▶ **REQUIRED WORK**:
Retype, without any change, the rows that begin with the line containing "kingdom: Plantae" and end with the line containing "common name: Blåmunke", including both of those lines.

▶ **PROVIDED DATA**:
======

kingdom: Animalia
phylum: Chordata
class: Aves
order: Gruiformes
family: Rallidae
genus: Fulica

======

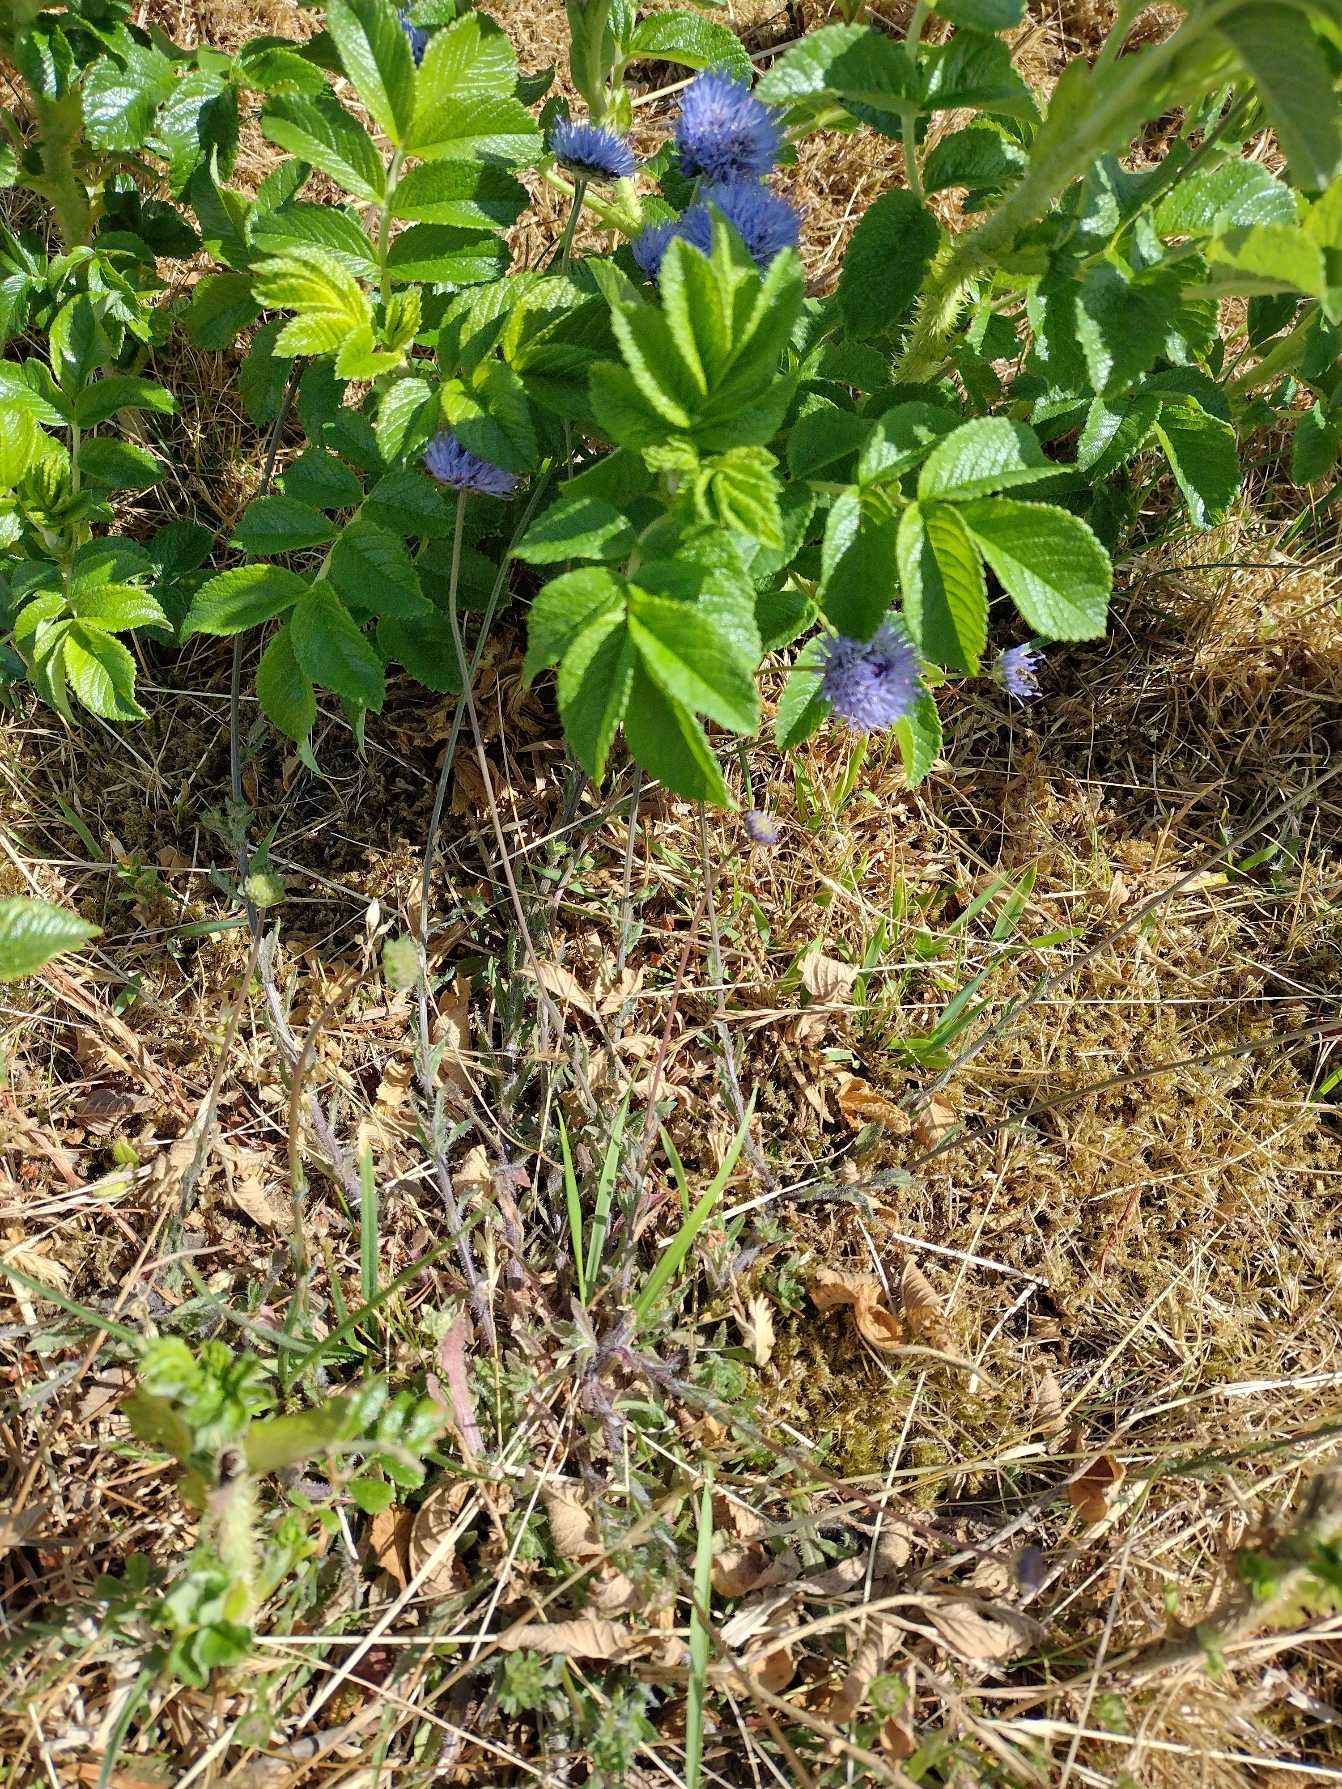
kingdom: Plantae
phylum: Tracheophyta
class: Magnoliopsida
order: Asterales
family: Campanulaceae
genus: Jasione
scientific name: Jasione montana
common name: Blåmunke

======

▶ **FINISHED TASK**:
kingdom: Plantae
phylum: Tracheophyta
class: Magnoliopsida
order: Asterales
family: Campanulaceae
genus: Jasione
scientific name: Jasione montana
common name: Blåmunke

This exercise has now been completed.